The family moved to South Africa in 1911.

==Circus origins==
The Boswell family started the show in 1913 in Vrededorp, a Johannesburg suburb. The family did most of the entertainment. Jim, Walter and Alf did tumbling acts while Walter and Alf were clowns. Jim leaped from the springboard over ten ponies and they showed ponies, donkeys and dogs.

It was one of the first shows to allow racially mixed audiences and it became a staple in South Africa. It was one of the first to defy the apartheid government's ban on Sunday entertainment.

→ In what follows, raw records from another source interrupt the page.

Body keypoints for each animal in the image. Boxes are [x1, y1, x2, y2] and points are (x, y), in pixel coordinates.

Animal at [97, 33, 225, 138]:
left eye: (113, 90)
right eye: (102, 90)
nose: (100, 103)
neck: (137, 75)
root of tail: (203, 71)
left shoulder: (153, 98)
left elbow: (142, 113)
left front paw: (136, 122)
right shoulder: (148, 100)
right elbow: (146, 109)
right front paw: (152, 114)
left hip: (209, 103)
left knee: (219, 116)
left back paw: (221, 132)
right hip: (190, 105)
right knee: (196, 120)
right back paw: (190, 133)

Wilkie's daughter Susie began performing when she was three and her brother, Robert, was the youngest person to become a circus director and manager.

==First World War==
During the First World War, the circus didn't perform much. From 1916 and after, the Boswells became known as the Boswell Brothers Circus and Menagerie, and they would eventually be called just the Boswell's Circus.

==Between the wars==

In 1919, the Boswells had their first show since the war in Durban. The Boswells started to put effort into enlarging their circus. The first Asian elephant was bought in 1921 from Frank Willison, an American who had a circus in Madagascar. Jim also started training his first lion group. In 1924 Boswell’s Circus undertook a tour that took them through Southern and Northern Rhodesia (now Zimbabwe and Zambia), Mozambique, and up into the Belgian Congo for the first time. In 1932, during the worldwide recession, the Boswells held special charity performances in Durban. They gave a show in aid of the unemployed with the patronage of the Governor-General and the Countess of Clarendon. They also allowed unemployed people to sleep in the tent and they put on a performance for 1000 poor children and the elderly.

==Second World War==
In 1941 there was great interest in the 21-year-old Helen Ayres of Pretoria. She handled the lions with great courage. She was the wife of Stanley, having married him in 1939. Three of the four original Boswell brothers retired in 1942.

==After the war==
In 1953, the Boswell family entered into an agreement with the African Consolidated Theatres Organization. In November 1963, Jim and Syd Boswell sold the rest of their shares to the African Theatres. The terms of the settlement included that it would now be known as the Boswell-Wilkie Circus.

==Circus closing==
The Boswell Wilkie Circus had its final show in October 2001. After difficult economic times in South Africa, the circus announced that the touring side would stop. Their final performance was on 13 October in Alberton, Gauteng. The circus then moved to Randvaal. The circus continued to perform just for corporate functions and Christmas parties.